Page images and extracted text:
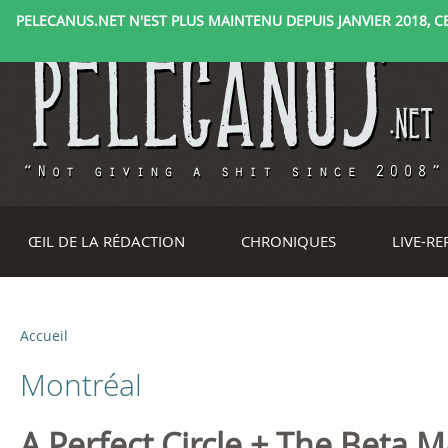
PELECANUS.NET N'EST PLUS MAINTENU DEPUIS JANVIER 2018, CE 
ŒIL DE LA RÉDACTION
CHRONIQUES
LIVE-R
Accueil
V
Montréal
o
u
A Perfect Circle + The Beta 
P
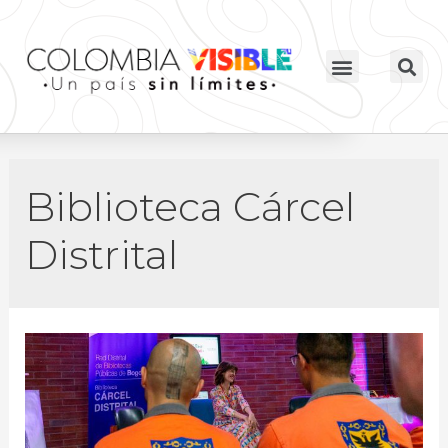
Biblioteca Cárcel
Distrital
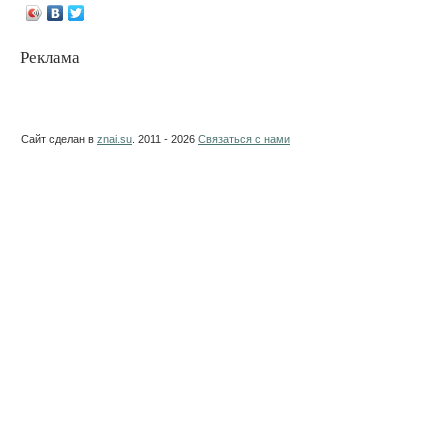
Реклама
Сайт сделан в
znai.su
. 2011 - 2026
Связаться с нами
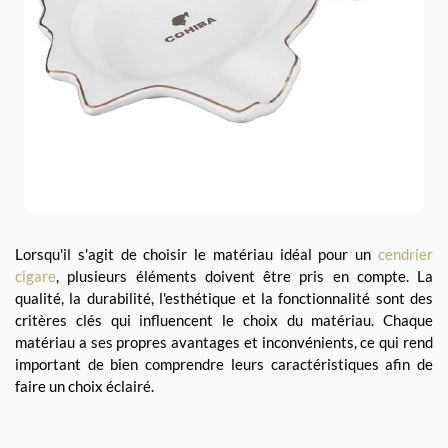
Lorsqu'il s'agit de choisir le matériau idéal pour un
cendrier
cigare
, plusieurs éléments doivent être pris en compte. La
qualité, la durabilité, l'esthétique et la fonctionnalité sont des
critères clés qui influencent le choix du matériau. Chaque
matériau a ses propres avantages et inconvénients, ce qui rend
important de bien comprendre leurs caractéristiques afin de
faire un choix éclairé.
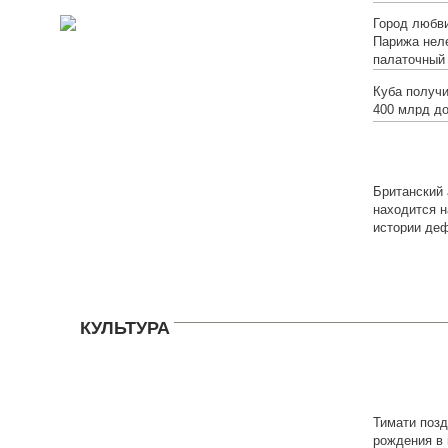
Город любви
Парижа нел
палаточный
Куба получи
400 млрд д
Британский 
находится н
истории де
КУЛЬТУРА
Тимати поз
рождения в 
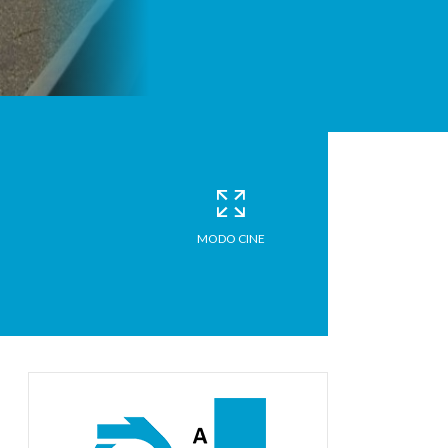
MODO CINE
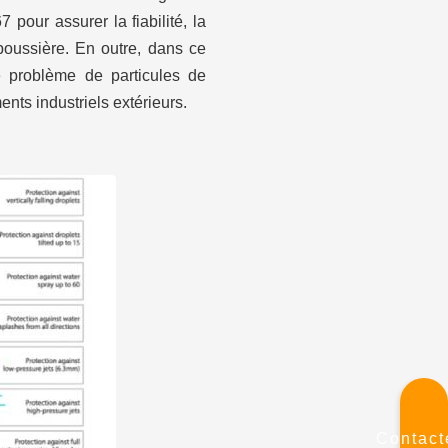
pour assurer la fiabilité, la
 poussière. En outre, dans ce
e problème de particules de
nts industriels extérieurs.
Contact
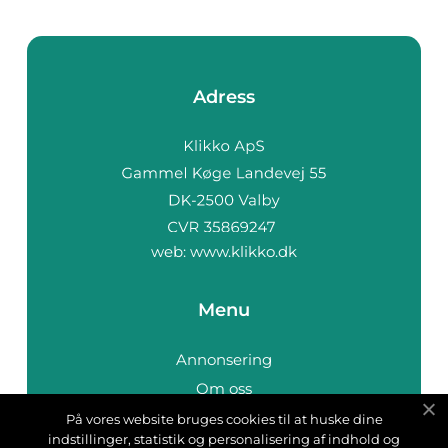
Adress
web:
www.klikko.dk
Menu
Annonsering
Om oss
Cookies
På vores website bruges cookies til at huske dine
indstillinger, statistik og personalisering af indhold og
Kontakta oss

*The problem*:
Your output must be the exact lines from the one containing "indstillinger, statistik og" through the end of the data above, both included, and nothing more.

*Response area*:
indstillinger, statistik og personalisering af indhold og
Kontakta oss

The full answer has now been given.